I have two entities A and B:
A.java:
...
public class A implements Serializable {
private static final long serialVersionUID = 1L;
@Id
@GeneratedValue(strategy = GenerationType.IDENTITY)
@Basic(optional = false)
@Column(name = "IDA", nullable = false)
private Integer ida;
@Basic(optional = false)
@Column(name = "NAME", nullable = false, length = 30)
private String name;
@OneToMany(cascade = CascadeType.ALL, mappedBy = "a")
private List<B> bList=new ArrayList();
public void addB(B bp){
bp.setA(this);
bList.add(bp);
}
...
B.java:
...
public class B implements Serializable {
private static final long serialVersionUID = 1L;
@EmbeddedId
protected BPK bPK;
@Basic(optional = false)
@Column(name = "NAME", nullable = false, length = 30)
private String name;
@JoinColumn(name = "A_IDA", referencedColumnName = "IDA", nullable = false, insertable = false, updatable = false)
@ManyToOne(optional = false)
private A a;
...
the bPK field is a Composite Primary Key:
@Embeddable
public class BPK implements Serializable {
@Basic(optional = false)
@Column(name = "IDB", nullable = false, length = 20)
private String idb;
@Basic(optional = false)
@Column(name = "A_IDA", nullable = false)
private int aIda;
public BPK() {
}
public BPK(String idb, int aIda) {
this.idb = idb;
this.aIda = aIda;
}
...
SQL code:
CREATE TABLE A (
idA INTEGER UNSIGNED NOT NULL AUTO_INCREMENT,
name VARCHAR(30) NOT NULL,
PRIMARY KEY(idA)
);
CREATE TABLE B (
idB VARCHAR(20) NOT NULL,
A_idA INTEGER UNSIGNED NOT NULL,
name VARCHAR(30) NOT NULL,
PRIMARY KEY(idB, A_idA),
FOREIGN KEY(A_idA)
REFERENCES A(idA)
ON DELETE NO ACTION
ON UPDATE NO ACTION
);
the main code:
A a=new A(null,"A1");
BPK bpk=new BPK();
bpk.setIdb("b1");
a.addB(new B(bpk,"B1"));
EntityManager em=getEntityManager();
em.getTransaction().begin();
em.persist(a);
em.getTransaction().commit();
I get this error:
Exception in thread "main" javax.persistence.RollbackException: Exception [EclipseLink-4002] (Eclipse Persistence Services - 2.3.0.v20110604-r9504): org.eclipse.persistence.exceptions.DatabaseException
[EL Warning]: 2012-03-26 01:29:16.724--UnitOfWork(1902320872)--Exception [EclipseLink-4002] (Eclipse Persistence Services - 2.3.0.v20110604-r9504): org.eclipse.persistence.exceptions.DatabaseException
Internal Exception: org.h2.jdbc.JdbcSQLException: Referential integrity constraint violation: "CONSTRAINT_42_1: PUBLIC.B FOREIGN KEY(A_IDA) REFERENCES PUBLIC.A(IDA)"; SQL statement:
Internal Exception: org.h2.jdbc.JdbcSQLException: Referential integrity constraint violation: "CONSTRAINT_42_1: PUBLIC.B FOREIGN KEY(A_IDA) REFERENCES PUBLIC.A(IDA)";...

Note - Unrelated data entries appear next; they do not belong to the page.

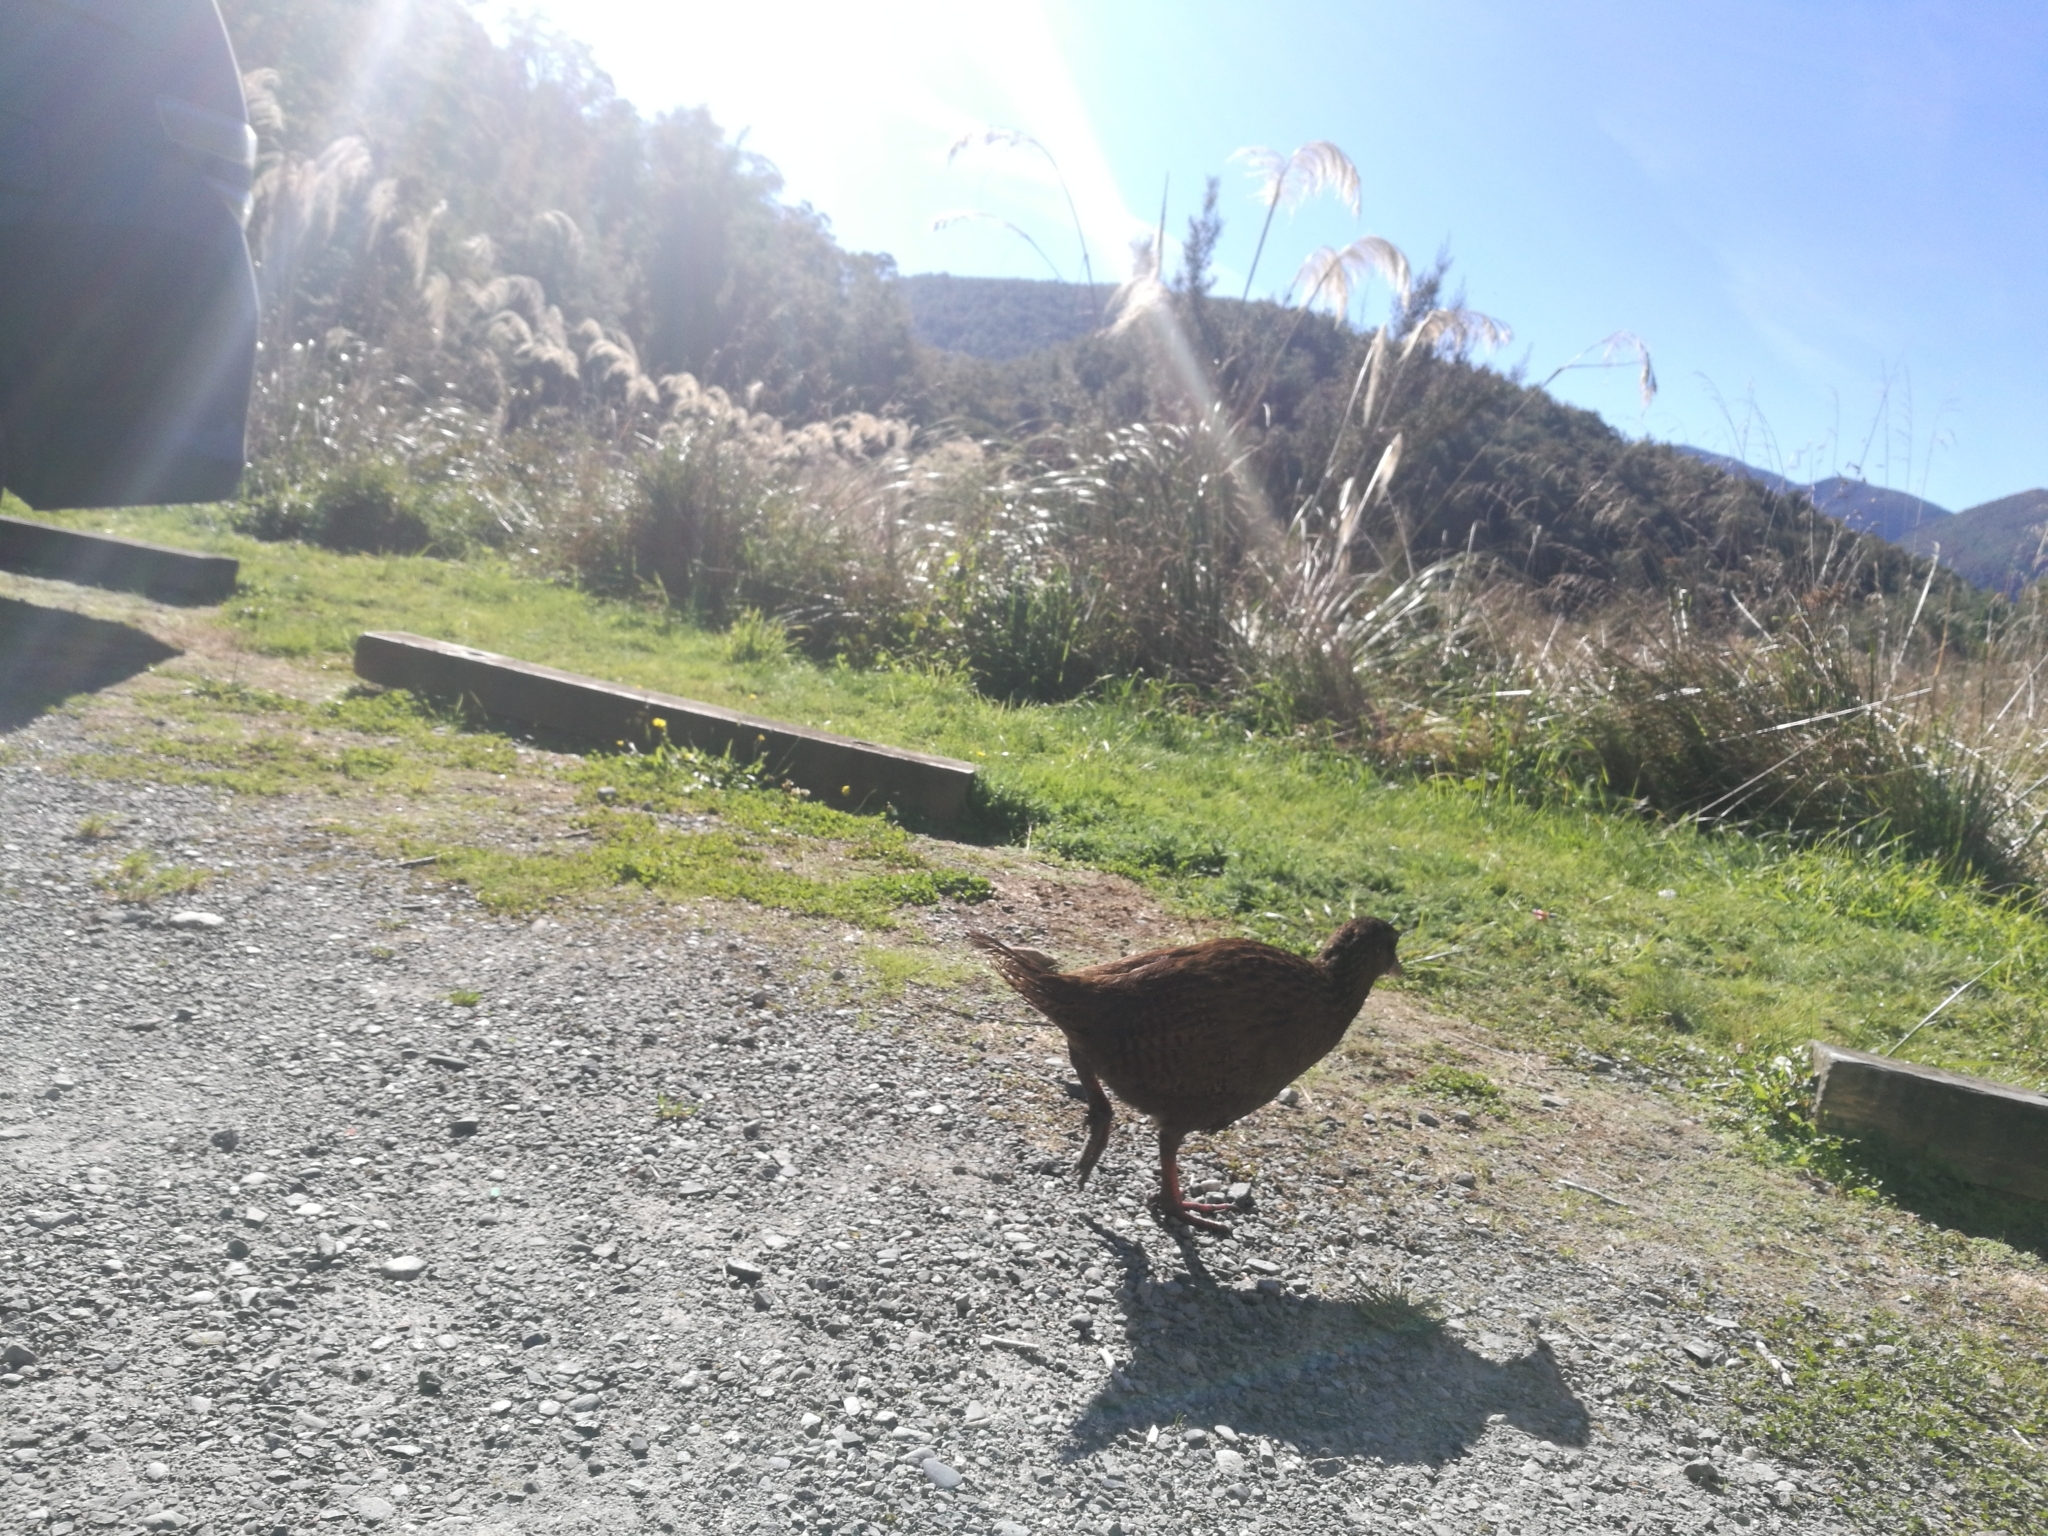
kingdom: Animalia
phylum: Chordata
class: Aves
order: Gruiformes
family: Rallidae
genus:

the error indicates a violation of integrity constrains, but why?
a single possibility whether the insertion of the entity B is made before A…
Any help please?
Thank you in advance.
EDIT:
solved just replace this :
@JoinColumn(name = "A_IDA", referencedColumnName = "IDA", nullable = false, insertable = false, updatable = false)
by this one:
@MapsId("aIda")
finally B.java:
@NamedQuery(name = "B.findByName", query = "SELECT b FROM B b WHERE b.name = :name")})
public class B implements Serializable {
private static final long serialVersionUID = 1L;
@EmbeddedId
protected BPK bPK;
@Basic(optional = false)
@Column(name = "NAME", nullable = false, length = 30)
private String name;
@MapsId("aIda")
@ManyToOne(optional = false)
private A a;
You have the A_AID field controlled by the aIda attribute in the Embeddable – that means this attribute must be set with the value from A before you can persist B.
If you are using using JPA 2.0, you can mark the @ManyToOne with the @MapsId(“aIda”) which will allow you to remove the @JoinColumn for it. This will make the JPA provider set the value in b.bPK.aIda with the value from A on persist.
If you are not using JPA 2,0, you can either set it yourself by first persisting A and then changing your addB method to also set B’s bPK.aIda, or you can change the fields so that the JoinColumn is writable and make the bPK.aIda insertable=false, updatable=false.